Leadership Learning Outcomes

As leadership educators, we want to be intentional about what our student leaders take away from their leadership experiences in programs and through their co-curricular involvement. As a result, we have created a set of learning outcomes adapted from Learning Reconsidered, a joint publication published by the National Association of Student Personnel Administrators (NASPA) and ACPA-College Student Educators International. These learning outcomes are as follows:

Cognitive Complexity

  • Students will develop critical thinking skills.
  • Students will develop an understanding of change processes and be able to think critically about obstacles to change.
  • Students will understand and be able to use a process for decision making.

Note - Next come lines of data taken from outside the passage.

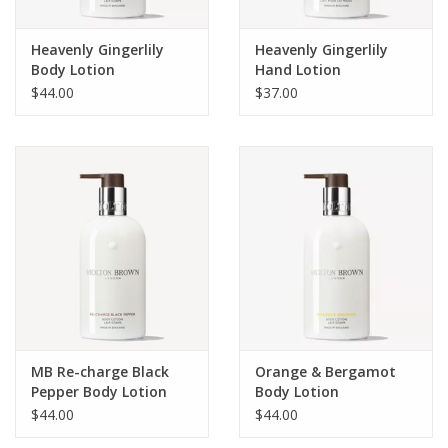
Heavenly Gingerlily
Heavenly Gingerlily
Body Lotion
Hand Lotion
$44.00
$37.00
MB Re-charge Black
Orange & Bergamot
Pepper Body Lotion
Body Lotion
$44.00
$44.00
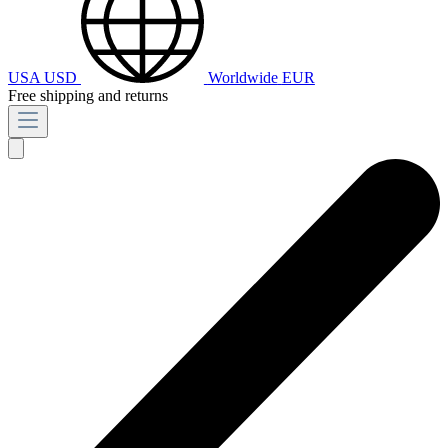
USA
USD
Worldwide
EUR
Free shipping and returns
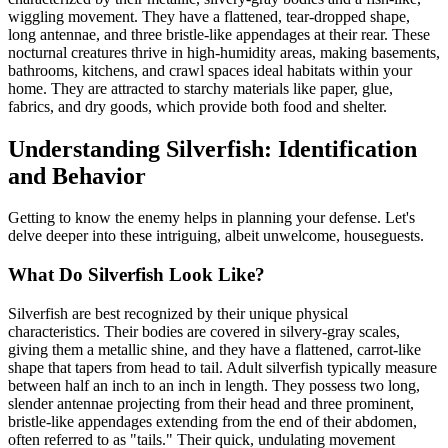
wiggling movement. They have a flattened, tear-dropped shape,
long antennae, and three bristle-like appendages at their rear. These
nocturnal creatures thrive in high-humidity areas, making basements,
bathrooms, kitchens, and crawl spaces ideal habitats within your
home. They are attracted to starchy materials like paper, glue,
fabrics, and dry goods, which provide both food and shelter.
Understanding Silverfish: Identification
and Behavior
Getting to know the enemy helps in planning your defense. Let's
delve deeper into these intriguing, albeit unwelcome, houseguests.
What Do Silverfish Look Like?
Silverfish are best recognized by their unique physical
characteristics. Their bodies are covered in silvery-gray scales,
giving them a metallic shine, and they have a flattened, carrot-like
shape that tapers from head to tail. Adult silverfish typically measure
between half an inch to an inch in length. They possess two long,
slender antennae projecting from their head and three prominent,
bristle-like appendages extending from the end of their abdomen,
often referred to as "tails." Their quick, undulating movement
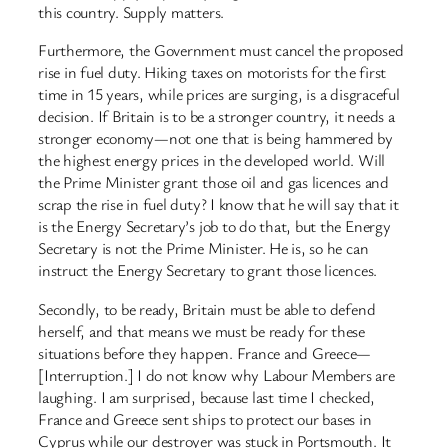
this country. Supply matters.
Furthermore, the Government must cancel the proposed
rise in fuel duty. Hiking taxes on motorists for the first
time in 15 years, while prices are surging, is a disgraceful
decision. If Britain is to be a stronger country, it needs a
stronger economy—not one that is being hammered by
the highest energy prices in the developed world. Will
the Prime Minister grant those oil and gas licences and
scrap the rise in fuel duty? I know that he will say that it
is the Energy Secretary’s job to do that, but the Energy
Secretary is not the Prime Minister. He is, so he can
instruct the Energy Secretary to grant those licences.
Secondly, to be ready, Britain must be able to defend
herself, and that means we must be ready for these
situations before they happen. France and Greece—
[Interruption.] I do not know why Labour Members are
laughing. I am surprised, because last time I checked,
France and Greece sent ships to protect our bases in
Cyprus while our destroyer was stuck in Portsmouth. It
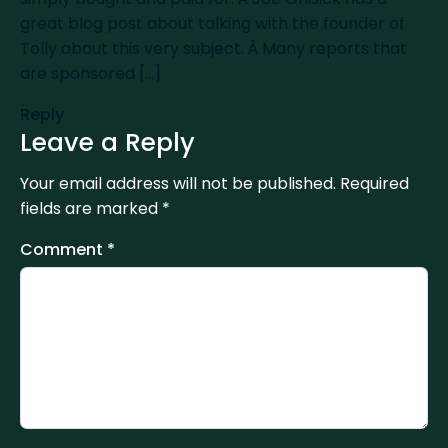
great blog post about talking with the founder of
Tolly about this very subject. Â Many reports that
are sponsored [...]
Reply
Leave a Reply
Your email address will not be published.
Required
fields are marked
*
Comment
*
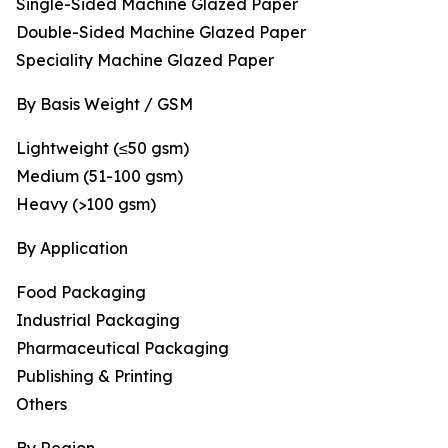
Single-Sided Machine Glazed Paper
Double-Sided Machine Glazed Paper
Speciality Machine Glazed Paper
By Basis Weight / GSM
Lightweight (≤50 gsm)
Medium (51-100 gsm)
Heavy (>100 gsm)
By Application
Food Packaging
Industrial Packaging
Pharmaceutical Packaging
Publishing & Printing
Others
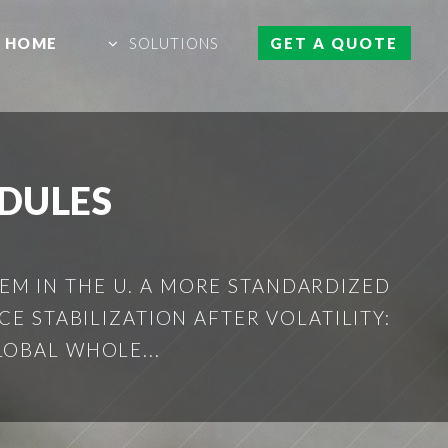
HOME
SOLUTIONS
GET A QUOTE
ODULES
TEM IN THE U. A MORE STANDARDIZED
ICE STABILIZATION AFTER VOLATILITY:
LOBAL WHOLE...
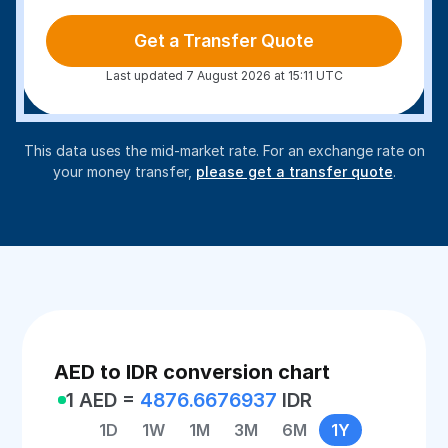
Get a Transfer Quote
Last updated 7 August 2026 at 15:11 UTC
This data uses the mid-market rate. For an exchange rate on
your money transfer,
please get a transfer quote
.
AED to IDR conversion chart
1 AED =
4876.6676937
IDR
1D
1W
1M
3M
6M
1Y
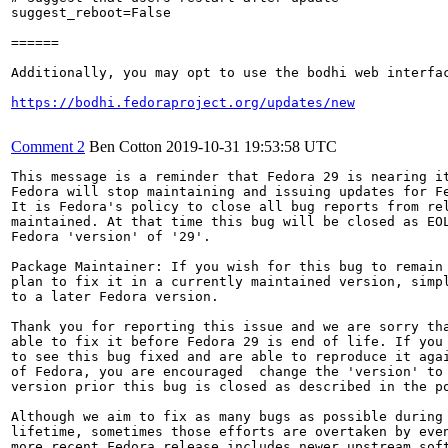
suggest_reboot=False

======

Additionally, you may opt to use the bodhi web interfac
https://bodhi.fedoraproject.org/updates/new
Comment 2
Ben Cotton
2019-10-31 19:53:58 UTC
This message is a reminder that Fedora 29 is nearing it
Fedora will stop maintaining and issuing updates for Fe
It is Fedora's policy to close all bug reports from rel
maintained. At that time this bug will be closed as EOL
Fedora 'version' of '29'.

Package Maintainer: If you wish for this bug to remain 
plan to fix it in a currently maintained version, simpl
to a later Fedora version.

Thank you for reporting this issue and we are sorry tha
able to fix it before Fedora 29 is end of life. If you 
to see this bug fixed and are able to reproduce it agai
of Fedora, you are encouraged  change the 'version' to 
version prior this bug is closed as described in the po
Although we aim to fix as many bugs as possible during 
lifetime, sometimes those efforts are overtaken by even
more recent Fedora release includes newer upstream soft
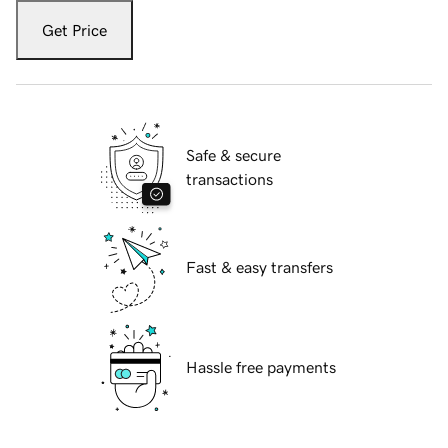
Get Price
Safe & secure
transactions
Fast & easy transfers
Hassle free payments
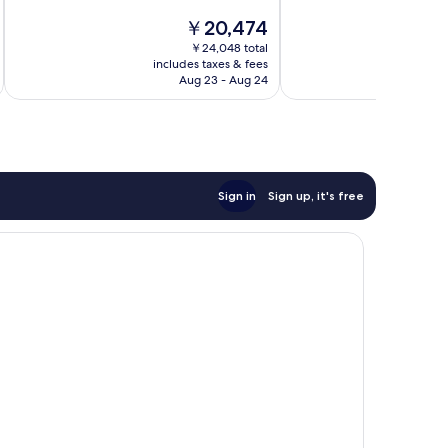
10,
10,
The
￥20,474
Very
Wonderful,
price
￥24,048 total
Good,
2,111
is
includes taxes & fees
inc
1,323
reviews
￥20,474
Aug 23 - Aug 24
reviews
Sign in
Sign up, it's free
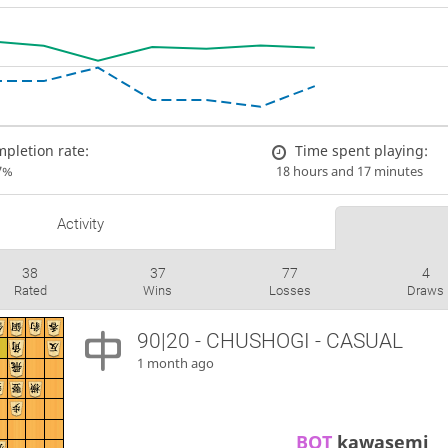
pletion rate:
Time spent playing:
7%
18 hours and 17 minutes
Activity
38
37
77
4
Rated
Wins
Losses
Draws
90|20 - CHUSHOGI - CASUAL
1 month ago
BOT 
kawasemi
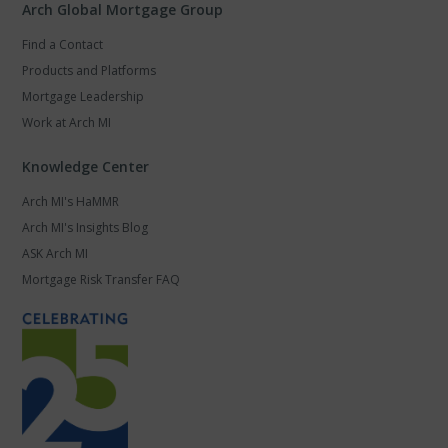
Arch Global Mortgage Group
Find a Contact
Products and Platforms
Mortgage Leadership
Work at Arch MI
Knowledge Center
Arch MI's HaMMR
Arch MI's Insights Blog
ASK Arch MI
Mortgage Risk Transfer FAQ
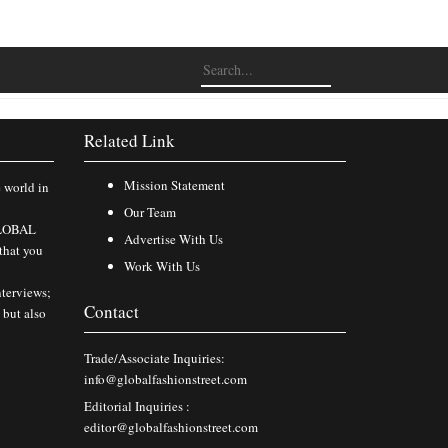
Related Link
Mission Statement
e world in
Our Team
 GLOBAL
Advertise With Us
that you
Work With Us
nterviews;
Contact
 but also
Trade/Associate Inquiries:
info@globalfashionstreet.com
Editorial Inquiries :
editor@globalfashionstreet.com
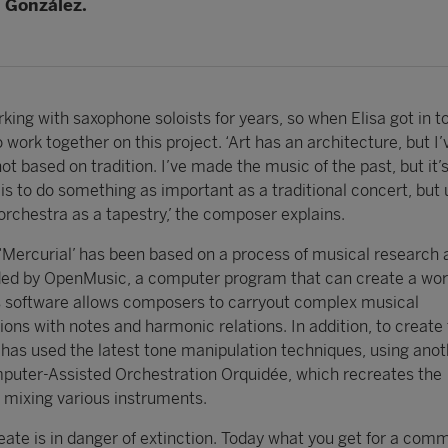
 González.
king with saxophone soloists for years, so when Elisa got in t
 work together on this project. ‘Art has an architecture, but I
ot based on tradition. I’ve made the music of the past, but it’
is to do something as important as a traditional concert, but 
rchestra as a tapestry,’ the composer explains.
‘Mercurial’ has been based on a process of musical research 
ded by OpenMusic, a computer program that can create a wo
is software allows composers to carryout complex musical
ns with notes and harmonic relations. In addition, to create 
 has used the latest tone manipulation techniques, using anot
puter-Assisted Orchestration Orquidée, which recreates the
y mixing various instruments.
eate is in danger of extinction. Today what you get for a comm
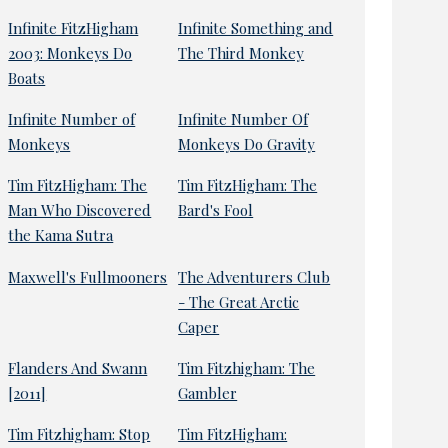
Infinite FitzHigham
Infinite Something and
2003: Monkeys Do
The Third Monkey
Boats
Infinite Number of
Infinite Number Of
Monkeys
Monkeys Do Gravity
Tim FitzHigham: The
Tim FitzHigham: The
Man Who Discovered
Bard's Fool
the Kama Sutra
Maxwell's Fullmooners
The Adventurers Club
- The Great Arctic
Caper
Flanders And Swann
Tim Fitzhigham: The
[2011]
Gambler
Tim Fitzhigham: Stop
Tim FitzHigham:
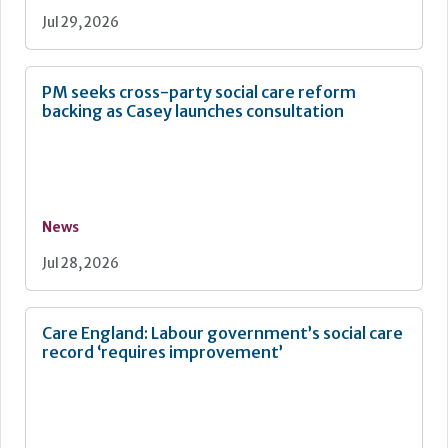
Jul 29, 2026
PM seeks cross-party social care reform
backing as Casey launches consultation
News
Jul 28, 2026
Care England: Labour government’s social care
record ‘requires improvement’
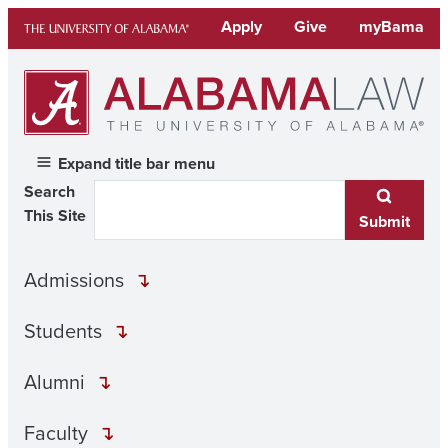
Skip
Apply
Give
myBama
to
content
Expand title bar menu
Search
This Site
Submit
Admissions
Students
Alumni
Faculty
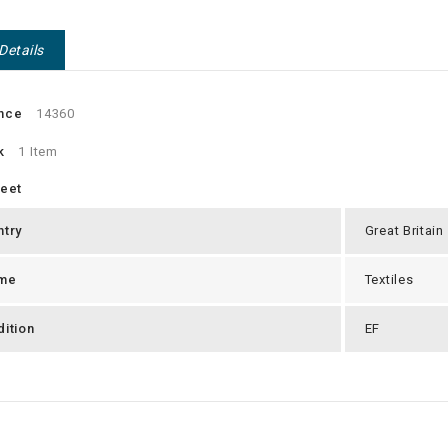
Details
nce
14360
k
1 Item
heet
ntry
Great Britain
me
Textiles
ition
EF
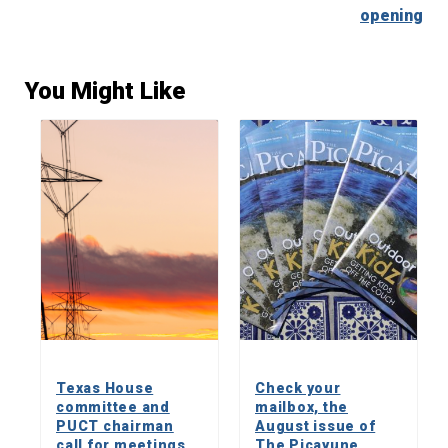
opening
You Might Like
Texas House
Check your
committee and
mailbox, the
PUCT chairman
August issue of
call for meetings
The Picayune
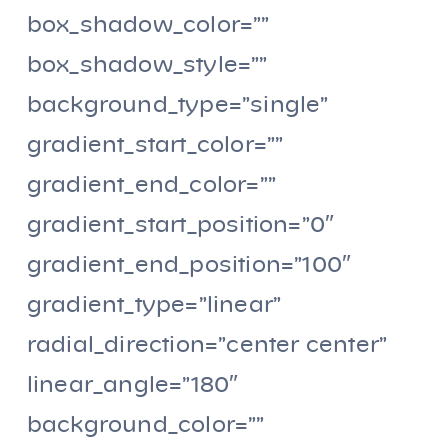
box_shadow_color=””
box_shadow_style=””
background_type=”single”
gradient_start_color=””
gradient_end_color=””
gradient_start_position=”0″
gradient_end_position=”100″
gradient_type=”linear”
radial_direction=”center center”
linear_angle=”180″
background_color=””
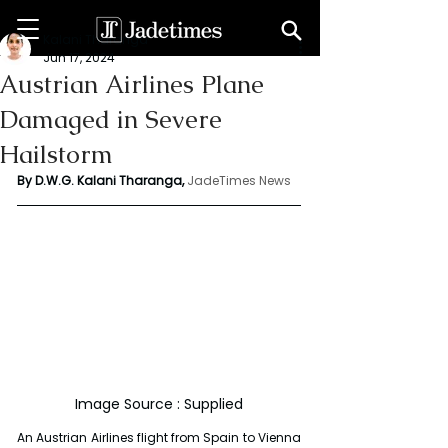
Kalani Tharanga
Jun 17, 2024
Austrian Airlines Plane
Damaged in Severe
Hailstorm
By D.W.G. Kalani Tharanga,
JadeTimes News
Image Source : Supplied
An Austrian Airlines flight from Spain to Vienna 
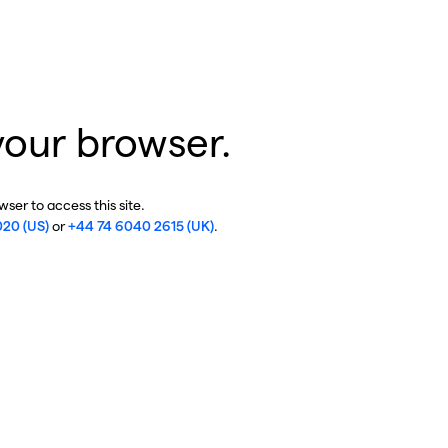
your browser.
ser to access this site.
020 (US)
or
+44 74 6040 2615 (UK)
.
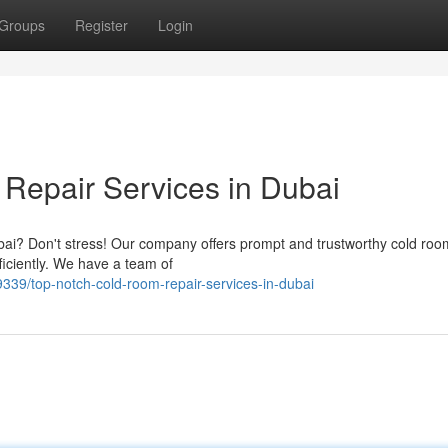
Groups
Register
Login
 Repair Services in Dubai
bai? Don't stress! Our company offers prompt and trustworthy cold roo
iciently. We have a team of
9/top-notch-cold-room-repair-services-in-dubai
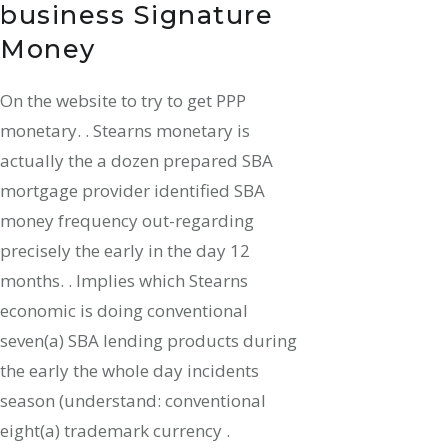
business Signature
Money
On the website to try to get PPP
monetary. . Stearns monetary is
actually the a dozen prepared SBA
mortgage provider identified SBA
money frequency out-regarding
precisely the early in the day 12
months. . Implies which Stearns
economic is doing conventional
seven(a) SBA lending products during
the early the whole day incidents
season (understand: conventional
eight(a) trademark currency .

Knowledge Acquisition, Integration, and Application

  • Students will understand the history of leadership and current leadership theories. In addition, students will understand how leadership models are put into practice personally, locally, and globally.
  • Students will gain knowledge of diverse cultures, cross-cultural communication, the dynamics of privilege and oppression, and the uses of power between groups.
  • Students will understand how ethics, morals, and values relate to their leadership dilemmas.
  • Students will be able to integrate their lived experiences into their leadership development process.

Humanitarianism/Civic Engagement

  • Students will learn to act out of humanitarian values, such as being committed to social justice, engaging in social responsibility, and serving as positive social change agents.
  • Students will develop and explore their own competence with regards to the dimensions of difference, especially as it relates to others in their communities.
  • Students will engage with the Greater Baltimore community as a means to explore one's civic responsibility as a leader.
  • Students will learn to engage in controversy with civility.

Interpersonal Competence

  • Students will learn to practice team leadership through active group participation.
  • Students will examine their own and others' intrinsic and extrinsic motivations as leaders.
  • Students will gain a greater understanding of their own personal identities and how their identities shape their leadership and followership.
  • Students will learn how to use their minds, their hearts, their voices, and their ears to constructively engage and collaborate with others.

Intrapersonal Competence

  • Students will learn to explore and actualize their personal values.
  • Students will develop a sense of confidence and belief in themselves and their ideas. Their confidence will allow them to be challenged without feeling minimized and to embrace ambiguity.
  • Student will become comfortable taking risks.
  • Students will come to realize that serving as a leader is more than holding a position.
  • Students will explore and discover what they need to maintain a sense of personal balance and ways they can seek personal renewal.

Practical Competence

  • Students will develop a comprehensive set of practical skills and tools to rely on through leadership practice. Such skills and tools include time management, meeting management and agenda setting, group dynamics, and team building.
  • Students will learn how to communicate effectively (using written and spoken word, non-verbal language, electronic tools, and listening skills) to develop relationships, manage conflicts, and work across differences.
  • Students will learn the skills to engage in conflict productively and work toward conflict resolution.
  • Students will learn how to effectively articulate their set of practical skills and tools on a resume, in a portfolio, and during interviews.